Die Getränkedose ist der Recyclingmeister unter den Getränkeverpackungen. Doch in Sachen Nachhaltigkeit hat sie noch weitaus mehr zu bieten. Wir zeigen, wie nachhaltig die Getränkedose von der Herstellung in der Fabrik bis zur Recyclinganlage wirklich ist. Wir klären auf – mit Fakten gegen Vorurteile.

Beginn einer Reise

Die Nachhaltigkeit einer Getränkeverpackung zu bewerten ist kompliziert. Die wissenschaftliche Praxis hat gezeigt, dass letztendlich immer die konkrete Konsumsituation entscheidend ist. Diese Beobachtung gilt sowohl für die Getränkedose als auch für Mehrwegflaschen.
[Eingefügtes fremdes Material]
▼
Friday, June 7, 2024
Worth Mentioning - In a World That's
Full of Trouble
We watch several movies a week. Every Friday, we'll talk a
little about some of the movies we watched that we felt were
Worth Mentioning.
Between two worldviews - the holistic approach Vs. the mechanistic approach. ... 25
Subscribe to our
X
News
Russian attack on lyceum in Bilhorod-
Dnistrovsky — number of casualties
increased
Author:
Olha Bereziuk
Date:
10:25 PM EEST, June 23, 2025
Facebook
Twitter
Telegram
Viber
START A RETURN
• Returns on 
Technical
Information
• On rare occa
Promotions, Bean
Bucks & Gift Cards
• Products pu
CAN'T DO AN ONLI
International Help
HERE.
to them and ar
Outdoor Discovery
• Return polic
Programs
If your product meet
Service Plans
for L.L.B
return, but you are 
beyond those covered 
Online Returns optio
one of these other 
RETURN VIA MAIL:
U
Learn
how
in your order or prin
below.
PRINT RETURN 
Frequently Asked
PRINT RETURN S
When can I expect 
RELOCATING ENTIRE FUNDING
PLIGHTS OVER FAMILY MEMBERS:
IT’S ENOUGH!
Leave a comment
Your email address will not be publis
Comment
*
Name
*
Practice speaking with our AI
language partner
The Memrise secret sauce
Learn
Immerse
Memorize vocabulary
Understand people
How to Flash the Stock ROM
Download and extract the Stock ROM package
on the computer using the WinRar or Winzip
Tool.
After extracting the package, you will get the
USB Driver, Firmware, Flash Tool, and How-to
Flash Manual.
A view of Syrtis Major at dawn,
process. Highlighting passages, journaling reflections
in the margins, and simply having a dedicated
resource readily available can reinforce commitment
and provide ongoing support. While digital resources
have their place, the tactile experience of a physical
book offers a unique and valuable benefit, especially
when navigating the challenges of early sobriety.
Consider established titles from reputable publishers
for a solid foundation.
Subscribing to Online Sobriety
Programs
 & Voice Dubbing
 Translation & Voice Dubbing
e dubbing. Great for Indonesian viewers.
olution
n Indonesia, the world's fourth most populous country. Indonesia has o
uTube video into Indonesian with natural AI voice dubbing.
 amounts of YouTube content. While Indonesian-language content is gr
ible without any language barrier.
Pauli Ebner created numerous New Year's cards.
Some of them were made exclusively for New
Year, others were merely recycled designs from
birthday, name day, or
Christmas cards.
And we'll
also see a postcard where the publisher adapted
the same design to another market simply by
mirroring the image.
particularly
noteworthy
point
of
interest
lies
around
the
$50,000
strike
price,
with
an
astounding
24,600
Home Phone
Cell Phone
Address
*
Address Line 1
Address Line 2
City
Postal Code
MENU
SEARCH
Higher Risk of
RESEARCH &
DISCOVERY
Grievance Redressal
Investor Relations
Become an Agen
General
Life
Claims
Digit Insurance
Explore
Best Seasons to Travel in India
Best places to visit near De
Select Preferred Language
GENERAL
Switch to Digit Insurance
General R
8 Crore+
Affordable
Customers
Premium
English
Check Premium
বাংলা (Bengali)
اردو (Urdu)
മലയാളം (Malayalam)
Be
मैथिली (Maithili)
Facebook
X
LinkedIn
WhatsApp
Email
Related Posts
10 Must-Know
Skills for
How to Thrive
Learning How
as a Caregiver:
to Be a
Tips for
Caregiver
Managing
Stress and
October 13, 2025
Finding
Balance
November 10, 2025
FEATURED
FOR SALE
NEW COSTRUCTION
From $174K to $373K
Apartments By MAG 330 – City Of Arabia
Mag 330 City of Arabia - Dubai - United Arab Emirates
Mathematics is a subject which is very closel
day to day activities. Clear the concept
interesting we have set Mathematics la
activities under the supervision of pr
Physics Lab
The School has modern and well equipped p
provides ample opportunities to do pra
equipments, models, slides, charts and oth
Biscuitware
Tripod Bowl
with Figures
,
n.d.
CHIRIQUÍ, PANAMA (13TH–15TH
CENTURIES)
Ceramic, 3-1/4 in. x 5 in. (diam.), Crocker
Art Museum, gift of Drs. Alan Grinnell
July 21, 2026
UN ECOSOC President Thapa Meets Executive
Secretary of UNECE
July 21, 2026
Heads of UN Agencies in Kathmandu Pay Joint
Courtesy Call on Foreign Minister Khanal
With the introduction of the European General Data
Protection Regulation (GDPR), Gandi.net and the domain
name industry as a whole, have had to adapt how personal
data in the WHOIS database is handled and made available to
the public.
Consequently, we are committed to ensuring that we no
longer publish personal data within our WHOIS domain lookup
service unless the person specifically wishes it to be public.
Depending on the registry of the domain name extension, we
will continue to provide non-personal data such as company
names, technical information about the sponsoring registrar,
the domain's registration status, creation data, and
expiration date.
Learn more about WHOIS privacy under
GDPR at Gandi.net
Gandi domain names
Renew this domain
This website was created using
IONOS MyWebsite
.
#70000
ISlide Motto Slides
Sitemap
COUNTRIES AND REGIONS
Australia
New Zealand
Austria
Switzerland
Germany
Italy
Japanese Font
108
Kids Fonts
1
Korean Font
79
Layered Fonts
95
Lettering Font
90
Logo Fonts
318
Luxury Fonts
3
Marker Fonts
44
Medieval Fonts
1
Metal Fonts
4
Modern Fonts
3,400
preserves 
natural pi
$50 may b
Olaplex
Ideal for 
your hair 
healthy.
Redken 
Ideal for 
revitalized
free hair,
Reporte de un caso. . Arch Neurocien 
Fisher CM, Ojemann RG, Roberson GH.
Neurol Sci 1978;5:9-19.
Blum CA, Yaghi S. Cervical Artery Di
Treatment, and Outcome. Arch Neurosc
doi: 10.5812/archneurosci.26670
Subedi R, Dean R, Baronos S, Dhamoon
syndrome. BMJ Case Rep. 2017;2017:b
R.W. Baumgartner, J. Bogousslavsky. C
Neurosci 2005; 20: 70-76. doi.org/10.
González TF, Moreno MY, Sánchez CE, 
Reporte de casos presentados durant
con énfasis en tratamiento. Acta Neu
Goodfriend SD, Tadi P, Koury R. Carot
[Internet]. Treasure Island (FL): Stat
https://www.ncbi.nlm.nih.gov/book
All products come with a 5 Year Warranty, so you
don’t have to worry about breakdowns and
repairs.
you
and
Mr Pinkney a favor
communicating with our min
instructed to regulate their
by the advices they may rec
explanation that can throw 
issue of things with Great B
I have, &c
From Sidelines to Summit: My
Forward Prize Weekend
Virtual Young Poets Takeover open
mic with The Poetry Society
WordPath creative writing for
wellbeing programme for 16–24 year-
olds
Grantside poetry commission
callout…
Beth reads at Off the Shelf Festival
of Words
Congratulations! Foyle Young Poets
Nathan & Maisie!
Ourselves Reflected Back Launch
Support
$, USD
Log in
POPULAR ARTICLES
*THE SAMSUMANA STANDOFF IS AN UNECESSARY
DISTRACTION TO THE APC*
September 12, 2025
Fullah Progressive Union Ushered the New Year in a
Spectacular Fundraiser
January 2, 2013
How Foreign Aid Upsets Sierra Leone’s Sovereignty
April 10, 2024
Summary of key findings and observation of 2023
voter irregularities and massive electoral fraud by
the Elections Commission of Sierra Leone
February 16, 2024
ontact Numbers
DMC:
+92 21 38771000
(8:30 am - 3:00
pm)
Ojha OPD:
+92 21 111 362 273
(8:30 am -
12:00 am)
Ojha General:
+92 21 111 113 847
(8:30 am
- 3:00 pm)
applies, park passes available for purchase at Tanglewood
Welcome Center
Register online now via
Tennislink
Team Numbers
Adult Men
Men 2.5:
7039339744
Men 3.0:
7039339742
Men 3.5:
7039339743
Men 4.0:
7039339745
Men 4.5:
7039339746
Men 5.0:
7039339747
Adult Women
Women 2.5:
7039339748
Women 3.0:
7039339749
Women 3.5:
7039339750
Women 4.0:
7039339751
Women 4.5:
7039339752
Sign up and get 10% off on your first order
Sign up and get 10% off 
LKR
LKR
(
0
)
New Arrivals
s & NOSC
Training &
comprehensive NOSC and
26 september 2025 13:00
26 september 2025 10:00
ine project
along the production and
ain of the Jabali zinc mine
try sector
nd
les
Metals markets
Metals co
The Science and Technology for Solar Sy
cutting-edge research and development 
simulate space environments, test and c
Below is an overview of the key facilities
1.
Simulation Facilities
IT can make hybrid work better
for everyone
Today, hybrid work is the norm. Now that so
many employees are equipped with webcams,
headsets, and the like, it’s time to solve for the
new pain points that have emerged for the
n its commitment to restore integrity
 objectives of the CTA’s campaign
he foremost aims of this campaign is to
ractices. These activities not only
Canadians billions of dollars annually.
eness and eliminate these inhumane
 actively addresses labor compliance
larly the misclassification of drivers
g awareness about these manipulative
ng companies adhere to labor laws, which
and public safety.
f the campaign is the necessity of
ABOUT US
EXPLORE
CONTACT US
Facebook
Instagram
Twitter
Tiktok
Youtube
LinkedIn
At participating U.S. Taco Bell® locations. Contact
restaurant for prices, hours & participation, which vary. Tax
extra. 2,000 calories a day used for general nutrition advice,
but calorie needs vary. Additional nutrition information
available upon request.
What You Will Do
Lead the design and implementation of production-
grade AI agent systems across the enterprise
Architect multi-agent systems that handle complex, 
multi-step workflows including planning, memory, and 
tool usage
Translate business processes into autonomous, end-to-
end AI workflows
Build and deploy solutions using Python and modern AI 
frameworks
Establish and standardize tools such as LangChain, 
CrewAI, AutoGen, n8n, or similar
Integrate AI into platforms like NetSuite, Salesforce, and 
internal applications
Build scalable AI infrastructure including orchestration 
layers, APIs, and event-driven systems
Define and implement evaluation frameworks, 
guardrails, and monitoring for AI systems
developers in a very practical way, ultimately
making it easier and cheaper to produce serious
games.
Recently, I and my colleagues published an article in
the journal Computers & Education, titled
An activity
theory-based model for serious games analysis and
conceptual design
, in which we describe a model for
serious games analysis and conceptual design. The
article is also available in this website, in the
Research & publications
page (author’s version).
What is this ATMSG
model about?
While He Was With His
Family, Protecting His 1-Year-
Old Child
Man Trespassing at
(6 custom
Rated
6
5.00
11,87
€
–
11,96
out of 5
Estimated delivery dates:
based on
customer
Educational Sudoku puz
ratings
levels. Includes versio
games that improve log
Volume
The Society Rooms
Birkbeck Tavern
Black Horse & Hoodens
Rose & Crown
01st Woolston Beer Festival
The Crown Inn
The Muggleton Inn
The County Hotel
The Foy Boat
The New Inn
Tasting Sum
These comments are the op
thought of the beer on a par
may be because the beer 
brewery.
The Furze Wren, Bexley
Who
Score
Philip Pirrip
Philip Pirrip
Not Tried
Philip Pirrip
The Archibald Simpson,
Betrachtet man die Reise einer Getränkedose von der Produktion über Transport und Verbrauch bis hin zum Recycling, wird deutlich, dass die diese in Sachen Nachhaltigkeit deutlich aufgeholt hat. In der Herstellung – der ersten Station ihrer Reise – kann sich die Dose jedenfalls sehen lassen. Das ist insbesondere dem Material zu verdanken. Der Rezyklatgehalt von Aluminiumdosen liegt zwischen 47 und 75 Prozent. Heute verbraucht recyceltes Aluminium 95 Prozent weniger Energie als Aluminium in der Primärherstellung. Der Anteil erneuerbarer Energien in der Aluminiumproduktion wächst und lag 2015 europaweit bei stolzen 70 Prozent.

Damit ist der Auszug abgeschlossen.